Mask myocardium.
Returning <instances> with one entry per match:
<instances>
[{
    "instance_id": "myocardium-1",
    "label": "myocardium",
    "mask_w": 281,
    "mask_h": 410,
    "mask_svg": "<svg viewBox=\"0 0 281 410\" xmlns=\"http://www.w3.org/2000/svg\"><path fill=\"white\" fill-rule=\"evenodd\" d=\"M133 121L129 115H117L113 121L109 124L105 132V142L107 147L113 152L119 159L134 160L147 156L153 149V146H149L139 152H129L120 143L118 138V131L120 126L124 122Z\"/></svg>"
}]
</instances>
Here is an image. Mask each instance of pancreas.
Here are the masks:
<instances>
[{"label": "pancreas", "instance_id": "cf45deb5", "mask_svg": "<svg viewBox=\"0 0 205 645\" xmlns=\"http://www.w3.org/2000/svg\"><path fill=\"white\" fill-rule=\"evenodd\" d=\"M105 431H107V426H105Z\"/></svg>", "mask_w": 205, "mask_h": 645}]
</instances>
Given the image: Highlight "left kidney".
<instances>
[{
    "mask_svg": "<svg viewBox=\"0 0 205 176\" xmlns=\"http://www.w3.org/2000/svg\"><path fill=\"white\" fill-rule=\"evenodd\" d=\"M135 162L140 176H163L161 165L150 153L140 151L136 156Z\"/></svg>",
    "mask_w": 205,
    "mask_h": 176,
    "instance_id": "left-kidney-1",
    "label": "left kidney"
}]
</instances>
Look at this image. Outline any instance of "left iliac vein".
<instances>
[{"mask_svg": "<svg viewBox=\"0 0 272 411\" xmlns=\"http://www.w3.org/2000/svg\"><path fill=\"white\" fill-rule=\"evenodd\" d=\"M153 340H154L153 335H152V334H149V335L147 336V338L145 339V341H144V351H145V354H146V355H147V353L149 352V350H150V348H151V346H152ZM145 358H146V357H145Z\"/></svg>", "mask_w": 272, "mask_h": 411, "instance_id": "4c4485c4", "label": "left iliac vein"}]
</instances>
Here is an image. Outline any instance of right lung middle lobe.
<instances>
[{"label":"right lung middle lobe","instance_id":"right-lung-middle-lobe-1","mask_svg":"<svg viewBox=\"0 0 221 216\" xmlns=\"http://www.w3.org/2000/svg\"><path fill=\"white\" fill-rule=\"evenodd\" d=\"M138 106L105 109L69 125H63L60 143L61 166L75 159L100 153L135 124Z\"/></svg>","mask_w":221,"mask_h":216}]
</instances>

--

* _EXERCISE INSTRUCTIONS_
Reproduce all of the items above character for character, leaving nothing out and changing nothing.

* _TASK SOLUTION_
Mask myocardium.
Returning <instances> with one entry per match:
<instances>
[{
    "instance_id": "myocardium-1",
    "label": "myocardium",
    "mask_w": 281,
    "mask_h": 410,
    "mask_svg": "<svg viewBox=\"0 0 281 410\" xmlns=\"http://www.w3.org/2000/svg\"><path fill=\"white\" fill-rule=\"evenodd\" d=\"M133 121L129 115H117L113 121L109 124L105 132V142L107 147L113 152L119 159L134 160L147 156L153 149V146H149L139 152H129L120 143L118 138V131L120 126L124 122Z\"/></svg>"
}]
</instances>
Here is an image. Mask each instance of pancreas.
Here are the masks:
<instances>
[{"label": "pancreas", "instance_id": "cf45deb5", "mask_svg": "<svg viewBox=\"0 0 205 645\" xmlns=\"http://www.w3.org/2000/svg\"><path fill=\"white\" fill-rule=\"evenodd\" d=\"M105 431H107V426H105Z\"/></svg>", "mask_w": 205, "mask_h": 645}]
</instances>
Given the image: Highlight "left kidney".
<instances>
[{
    "mask_svg": "<svg viewBox=\"0 0 205 176\" xmlns=\"http://www.w3.org/2000/svg\"><path fill=\"white\" fill-rule=\"evenodd\" d=\"M135 162L140 176H163L161 165L150 153L140 151L136 156Z\"/></svg>",
    "mask_w": 205,
    "mask_h": 176,
    "instance_id": "left-kidney-1",
    "label": "left kidney"
}]
</instances>
Look at this image. Outline any instance of "left iliac vein".
<instances>
[{"mask_svg": "<svg viewBox=\"0 0 272 411\" xmlns=\"http://www.w3.org/2000/svg\"><path fill=\"white\" fill-rule=\"evenodd\" d=\"M153 340H154L153 335H152V334H149V335L147 336V338L145 339V341H144V351H145V354H146V355H147V353L149 352V350H150V348H151V346H152ZM145 358H146V357H145Z\"/></svg>", "mask_w": 272, "mask_h": 411, "instance_id": "4c4485c4", "label": "left iliac vein"}]
</instances>
Here is an image. Outline any instance of right lung middle lobe.
<instances>
[{"label":"right lung middle lobe","instance_id":"right-lung-middle-lobe-1","mask_svg":"<svg viewBox=\"0 0 221 216\" xmlns=\"http://www.w3.org/2000/svg\"><path fill=\"white\" fill-rule=\"evenodd\" d=\"M138 106L105 109L69 125H63L60 143L61 166L75 159L100 153L135 124Z\"/></svg>","mask_w":221,"mask_h":216}]
</instances>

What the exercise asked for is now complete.